Yesterday [February 6] saw the same repetitive pattern we have seen for almost two years now, as the time when Athens will run out of money (most likely in March) draws near and the EU is expected to return and pump more cash into the Greek veins. And each time it is costing more to get Greece to adopt credible reforms.
Everyone knows that the Greeks are playing with fire. But this seems not to matter to anyone, least of all to the Greeks. The government of Lucas Papademos, a technocrat who was supposed to have the support of all parties to take the difficult decisions that George Papandreou dared not take, has proven as slow to budge as its predecessor.
Yesterday the troika of the IMF, the European Central Bank and the European Commission had to threaten the Greek government with the torments of hell to get them to agree to lay off 15,000 civil servants in 2012 to lower the country’s deficit. Greece has more than 700,000 public servants (out of a population of 11 million) and has promised to cut that number by 150,000 by the year 2015. But it is doing so with the alacrity of a turtle. In fact, it already had promised to slash 32,000 last year, but in the end trimmed only 2,000.
That’s how things stand in Greece. The troika asks the Greeks to reduce the minimum wage (which is higher than in Spain), lower salaries, eliminate bonuses, reduce pensions and lower public spending, and Greek politicians turn a deaf ear. They know very well that Europe has been woefully misled, and they are taking advantage of it.
Their national self-esteem and pride are gigantic
There were three principles that Germany defended as sacrosanct: no bail-out, no default, and no exit from the euro. The first one was violated in 2010 when it agreed to bail out Greece, Ireland and Portugal. Now, the Greeks are messing about on the second (yesterday the Prime Minister ordered the Finance Ministry to draw up a report on the possible consequences of a default). And leaving the euro has been brought up several times in the negotiations over the last few days.

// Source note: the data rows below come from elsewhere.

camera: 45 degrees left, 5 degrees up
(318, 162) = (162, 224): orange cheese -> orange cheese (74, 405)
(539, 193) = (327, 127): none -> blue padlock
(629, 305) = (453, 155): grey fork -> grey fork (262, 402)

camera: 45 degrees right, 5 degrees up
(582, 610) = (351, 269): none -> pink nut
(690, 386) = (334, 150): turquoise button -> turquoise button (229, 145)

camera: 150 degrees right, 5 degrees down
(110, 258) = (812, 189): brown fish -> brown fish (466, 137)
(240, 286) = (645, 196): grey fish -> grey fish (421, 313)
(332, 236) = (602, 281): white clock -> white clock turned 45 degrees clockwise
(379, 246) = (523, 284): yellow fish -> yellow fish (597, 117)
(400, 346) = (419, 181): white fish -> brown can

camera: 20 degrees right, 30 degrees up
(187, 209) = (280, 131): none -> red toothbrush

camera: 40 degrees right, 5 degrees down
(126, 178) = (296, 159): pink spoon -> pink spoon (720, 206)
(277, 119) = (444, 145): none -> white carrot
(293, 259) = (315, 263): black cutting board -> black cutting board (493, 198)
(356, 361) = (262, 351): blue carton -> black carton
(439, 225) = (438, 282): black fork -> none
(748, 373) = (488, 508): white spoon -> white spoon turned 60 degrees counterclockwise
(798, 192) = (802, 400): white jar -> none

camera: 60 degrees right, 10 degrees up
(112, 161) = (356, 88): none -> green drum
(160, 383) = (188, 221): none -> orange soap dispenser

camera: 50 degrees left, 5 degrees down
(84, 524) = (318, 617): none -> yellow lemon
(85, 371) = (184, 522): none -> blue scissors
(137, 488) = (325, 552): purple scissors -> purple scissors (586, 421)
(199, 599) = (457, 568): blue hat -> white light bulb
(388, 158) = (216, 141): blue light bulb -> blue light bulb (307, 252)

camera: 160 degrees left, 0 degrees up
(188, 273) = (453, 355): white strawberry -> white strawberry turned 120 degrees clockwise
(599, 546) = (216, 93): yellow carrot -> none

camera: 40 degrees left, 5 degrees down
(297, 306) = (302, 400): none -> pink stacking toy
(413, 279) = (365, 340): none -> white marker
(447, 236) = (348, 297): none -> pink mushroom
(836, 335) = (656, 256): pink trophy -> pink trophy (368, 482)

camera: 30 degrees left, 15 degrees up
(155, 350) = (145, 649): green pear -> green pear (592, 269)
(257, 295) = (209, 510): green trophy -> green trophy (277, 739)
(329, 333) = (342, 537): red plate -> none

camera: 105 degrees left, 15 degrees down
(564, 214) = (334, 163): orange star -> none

The Spanish government is no stranger to this. The EU leadership do not like the prospect of opening the exit door of the euro club, because after Greece would go Portugal, and nobody knows where the list could end. But they would also like the Greek politicians to take events more seriously. "We knew long ago that the Greeks are the way they are. The problem is not only economic but political,” says a senior official.
And the way out does not seem to lie in threats, like the German threat to appoint a proconsul or the French idea of creating a separate account where the money to pay the interest can be deposited. The Greeks have never felt inferior to other Europeans. Although their economy is in ruins, their national self-esteem and pride are gigantic. They have, in fact, always distrusted the idea of Europe, unless it would mean that Brussels would fund their lifestyle. But all this was known almost from the day they entered the EU.